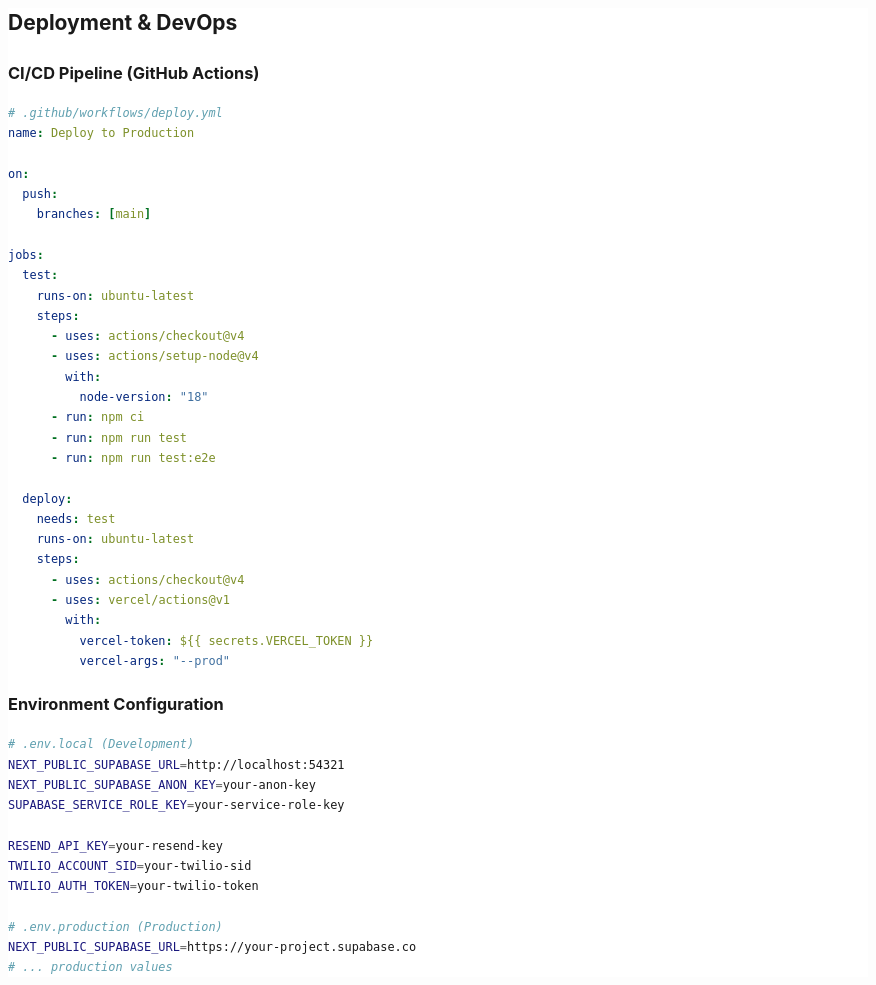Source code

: 
## Deployment & DevOps

### CI/CD Pipeline (GitHub Actions)

```yaml
# .github/workflows/deploy.yml
name: Deploy to Production

on:
  push:
    branches: [main]

jobs:
  test:
    runs-on: ubuntu-latest
    steps:
      - uses: actions/checkout@v4
      - uses: actions/setup-node@v4
        with:
          node-version: "18"
      - run: npm ci
      - run: npm run test
      - run: npm run test:e2e

  deploy:
    needs: test
    runs-on: ubuntu-latest
    steps:
      - uses: actions/checkout@v4
      - uses: vercel/actions@v1
        with:
          vercel-token: ${{ secrets.VERCEL_TOKEN }}
          vercel-args: "--prod"
```

### Environment Configuration

```bash
# .env.local (Development)
NEXT_PUBLIC_SUPABASE_URL=http://localhost:54321
NEXT_PUBLIC_SUPABASE_ANON_KEY=your-anon-key
SUPABASE_SERVICE_ROLE_KEY=your-service-role-key

RESEND_API_KEY=your-resend-key
TWILIO_ACCOUNT_SID=your-twilio-sid
TWILIO_AUTH_TOKEN=your-twilio-token

# .env.production (Production)
NEXT_PUBLIC_SUPABASE_URL=https://your-project.supabase.co
# ... production values
```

------------------------------------

Where a line of the data holds "node", show that line.

Answer area:
      - uses: actions/setup-node@v4
          node-version: "18"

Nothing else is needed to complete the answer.